Zespół badawczy ze stanowego Uniwersytetu Oregonu odkrył nowy związek w algach, który wykazuje silne właściwości antyrakowe. Jest w stanie zwalczyć dwie najbardziej agresywne formy choroby – nowotwory mózgu (glejaki wielopostaciowe) i potrójnie negatywnego raka piersi. Związek ten, nazwany coibamide A, odcina komórkom rakowym możliwość komunikacji z naczyniami krwionośnymi i innymi komórkami, co prowadzi do śmierci komórek nowotworowych. Odkrycie stwarza okazję do opracowania nowych terapii w walce z agresywnymi odmianami raka.
– Do tej pory nie ma leku – ani w szpitalach ani w klinicznych próbach – który działałby w taki sposób. Badamy coibamide A, bo chcemy poznać nieznany nam dotąd mechanizm wywoływania śmierci komórek rakowych, które – jak tradycyjnie się uważa – są bardzo oporne na zagładę – powiedziała liderka badania dr Jane Ishmael.
Niezwykły związek został odkryty przez dr Kerry McPhail ze Stanowego Uniwersytetu Oregonu podczas nurkowania w Narodowym Parku Coiba w Panamie osiem lat temu.
Badaczka ustaliła, że zebrane wtedy przez nią niebiesko-zielone algi – zwane cyjanobakteriami – są mieszanką co najmniej trzech gatunków alg rosnących razem na skałach na obszarach z szybko przemieszczającą się wodą. Podobne grupy alg odkryto w Morzu Czerwonym i w pobliżu wybrzeża Afryki Południowej.
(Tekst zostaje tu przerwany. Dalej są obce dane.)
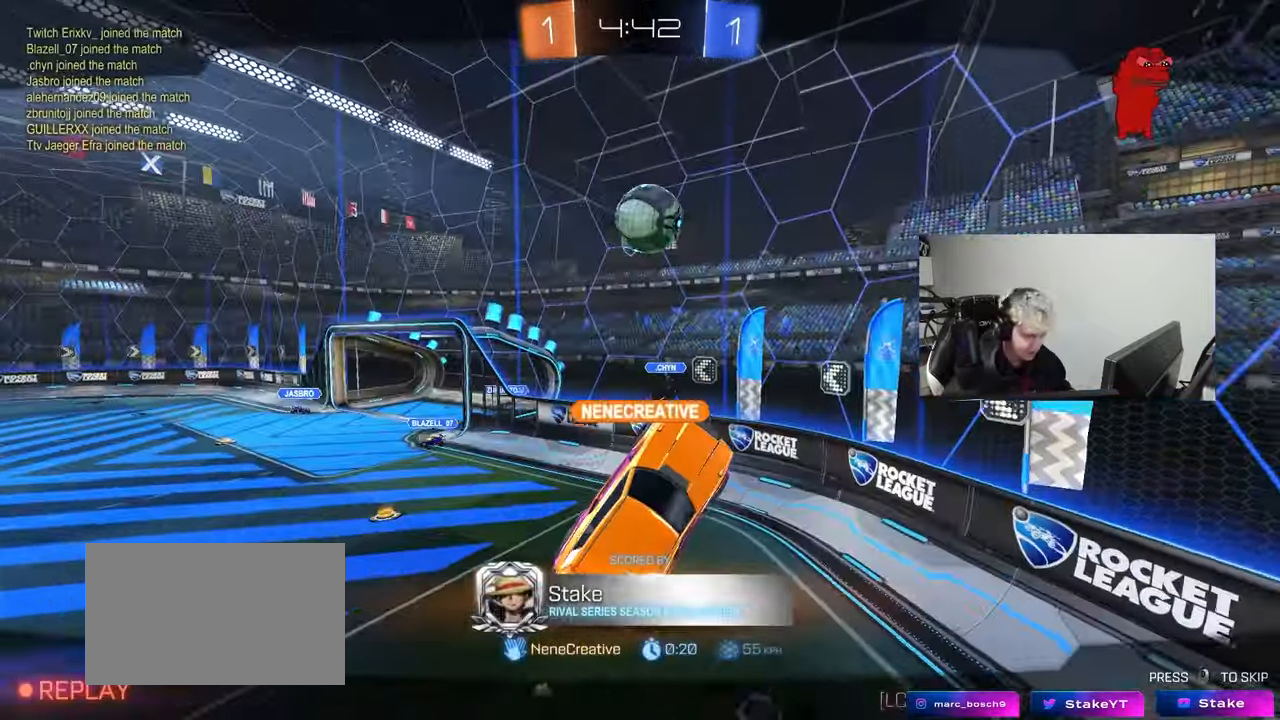
{"keys": [], "mouse": [], "mouse_move": "up", "events": [[150, "z", "down"], [250, "z", "up"]]}
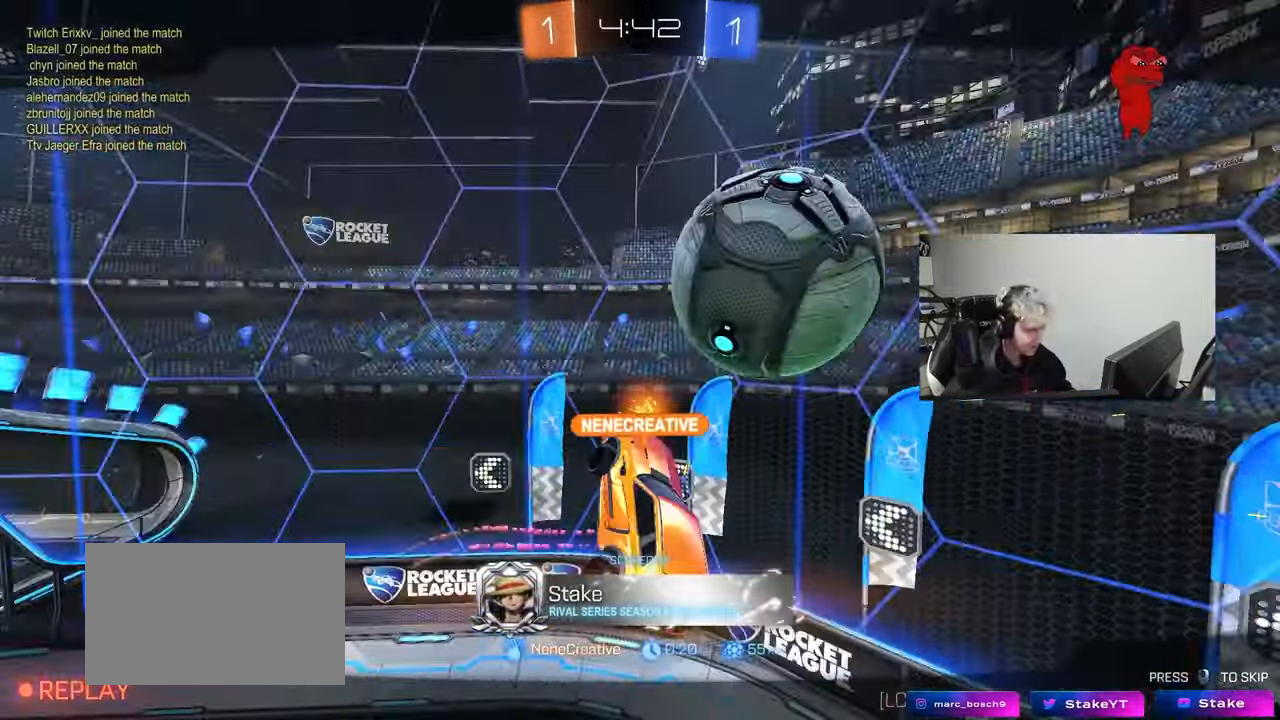
{"keys": [], "mouse": [], "mouse_move": "up", "events": []}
Z oryginalnych cyjanobakterii dr McPhail wyizolowała coibamide A i przepuściła go przez system badań przesiewowych, który sprawdza produkt pod kątem właściwości antyrakowych. Związek wykazał nadzwyczajną aktywność (jak żaden inny ze znanych badaczom związków), co sugeruje, że ma potencjał zwalczania raka przy pomocy nieznanego jeszcze człowiekowi mechanizmu.
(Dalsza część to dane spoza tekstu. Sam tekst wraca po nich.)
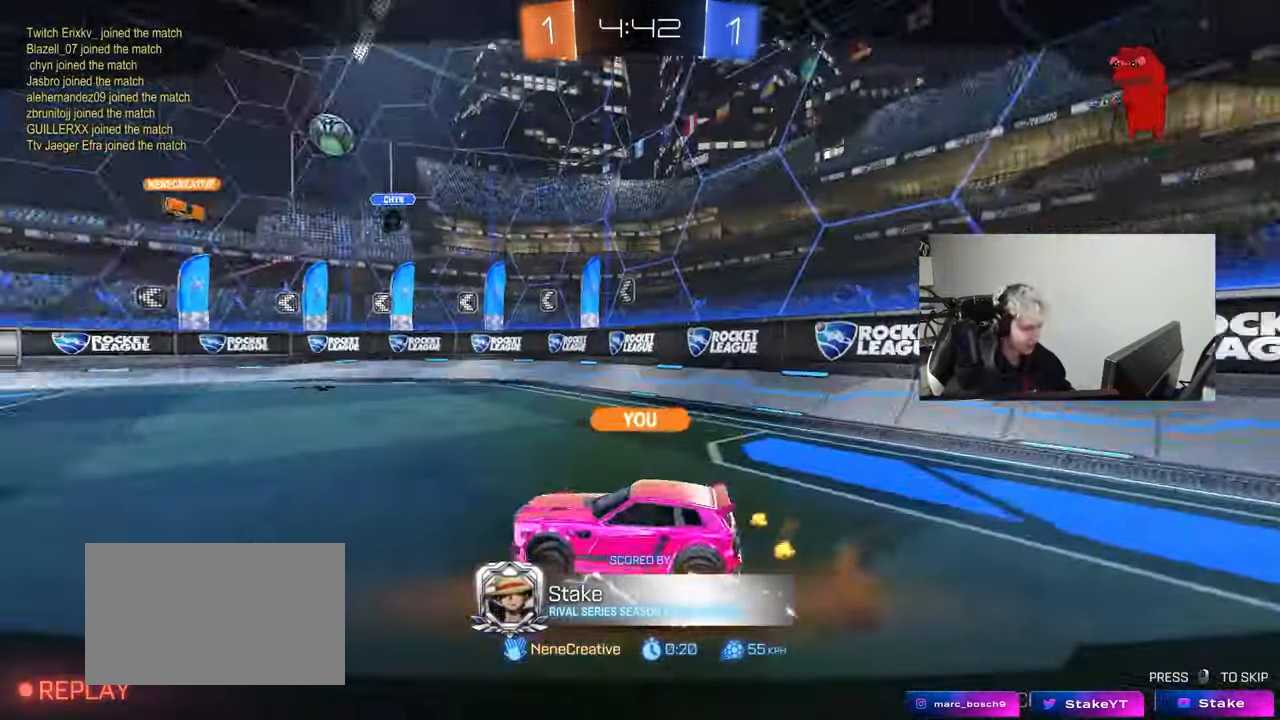
{"keys": [], "mouse": [], "mouse_move": "right", "events": []}
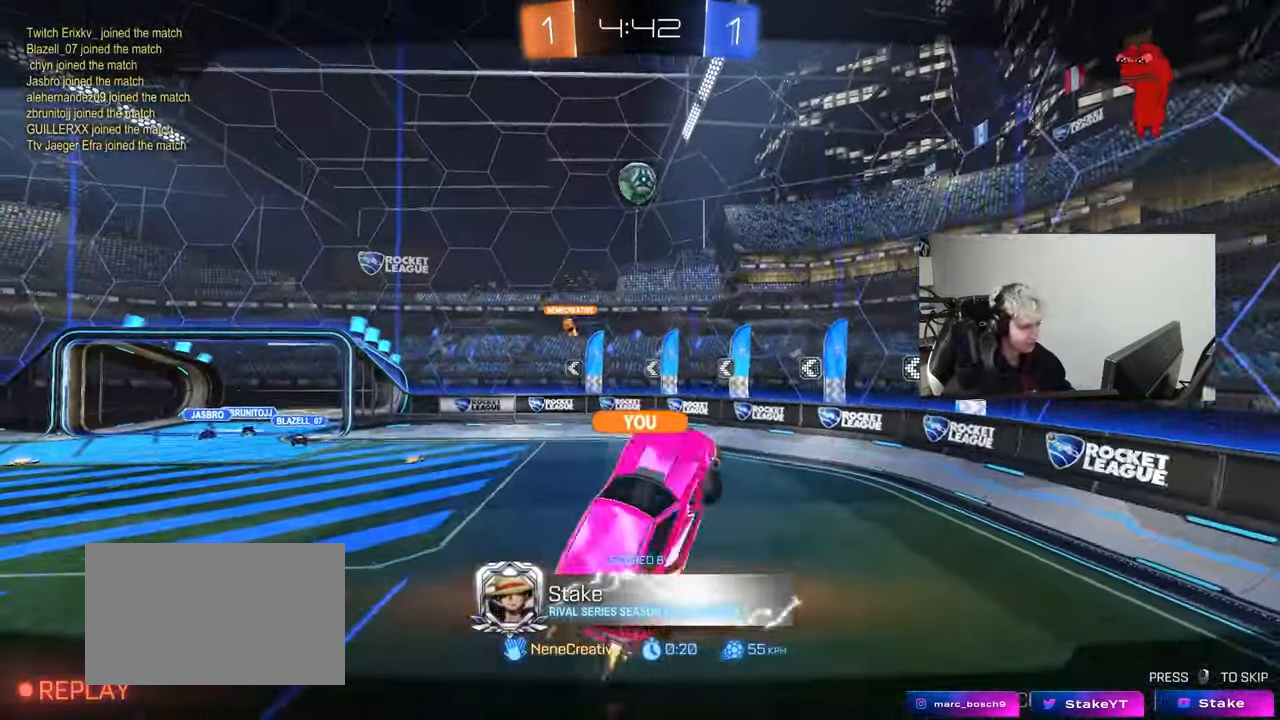
{"keys": [], "mouse": [], "mouse_move": "up", "events": []}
– Odkrywana w przyrodzie chemiczna różnorodność zawsze była znaczącym źródłem inspiracji dla tworzenia leków, ale choć medyczne właściwości roślin są znane i uznawane od tysięcy lat, środowiska mórz i oceanów pozostają relatywnie słabo zbadane. Uważamy, że przy pomocy coibamide A, natura znalazła sposób oddziaływania na specyficzne białka, które są istotne dla wzrostu nowotworów – powiedziała dr Ishmael.
W zwierzęcym modelu nowotworów mózgu terapia z wykorzystaniem coibamide A doprowadziła do „znaczącej redukcji” wielkości guza. Glejaki są bardzo trudne w leczeniu, ponieważ wywoływane przez nie guzy rosną szybko i nie reagują zbyt dobrze na znane środki chemiczne. Wyzwaniem w przypadku tego typu nowotworów jest to, że lek musi pokonać barierę krew-mózg.
Obecnie badacze sprawdzają, czy coibamide A jest w stanie to zrobić. Twierdzą, że bez względu na wynik, odkrycie mechanizmu i struktury związku pomoże w rozwoju nowych leków w przyszłości. Współpracujący z zespołem dr Ishmael naukowcy z japońskiego uniwersytetu w Kioto opracowali ostatnio metodę produkcji syntetycznego coibamide A, co z pewnością przyspieszy badania.
Odkrycie zostało zaprezentowane na konferencji Experimental Biology 2016.